When you thumb through a swimming mag, you’ll see articles talking about how to shave fractions of a second off your time offering all kinds of advice. I’m not going to buy the special swimsuit made of Neptunium-coated fiber blessed by the Dolphin Gods because it will reduce my drag in the water by .001%. Nor do I think that for my daily workout, shaving off all body hair below the neck to reduce drag is necessarily crucial. That .001% might matter to an Olympic athlete a great deal. But I’m not a competitive swimmer. I don’t need to apply the problems of athletic competition to daily fitness. I need to show up daily for daily fitness. That’s a completely different problem, especially when being athletic is not generally the focus of my whole day.1
I recognize that many fitness writers are competitive athletes.
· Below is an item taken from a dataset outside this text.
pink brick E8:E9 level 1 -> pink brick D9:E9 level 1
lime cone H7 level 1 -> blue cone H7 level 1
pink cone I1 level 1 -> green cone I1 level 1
It’s how they motivate themselves and they tend to like the mindset. There’s nothing wrong with being a competitive athlete, of course. It can be a good way to motivate oneself, if that’s to one’s taste. But what it means is that articles on activities are going to be geared to constantly improving athletic performance with a competitive mindset.
But I think the needs of people who have absolutely no interest in being competitive athletes, but are interested in making sure they get in enough movement to keep healthy are being completely underserved. It’s logical that it’s happening. Most people in the fitness industry do get there by means of having been a competitive athlete. Hellfire, I was as a teenager, myself.
What we need to see are more articles talking about consistency of exercise rather than training for competitions, or imitating training for competitions as a workout strategy. We need to talk about staying motivated when one hasn’t the slighted interest in treating exercise like a competitive activity. We need to talk more about modifications for physical issues. We need to talk about what being fit really means instead of implying you’ll be immortal if you’re thin enough, work out enough and take all the right vitamins.
I’d be curious to know what people who aren’t into the athlete mindset, but who still work out like to do and how they keep motivated on a daily level.
1 I mean, come on, I’m a writer and a teacher. While the performance art of teaching can be pretty physical when you’re trying to keep your students interested and engaged, it’s not like being a lumberjack.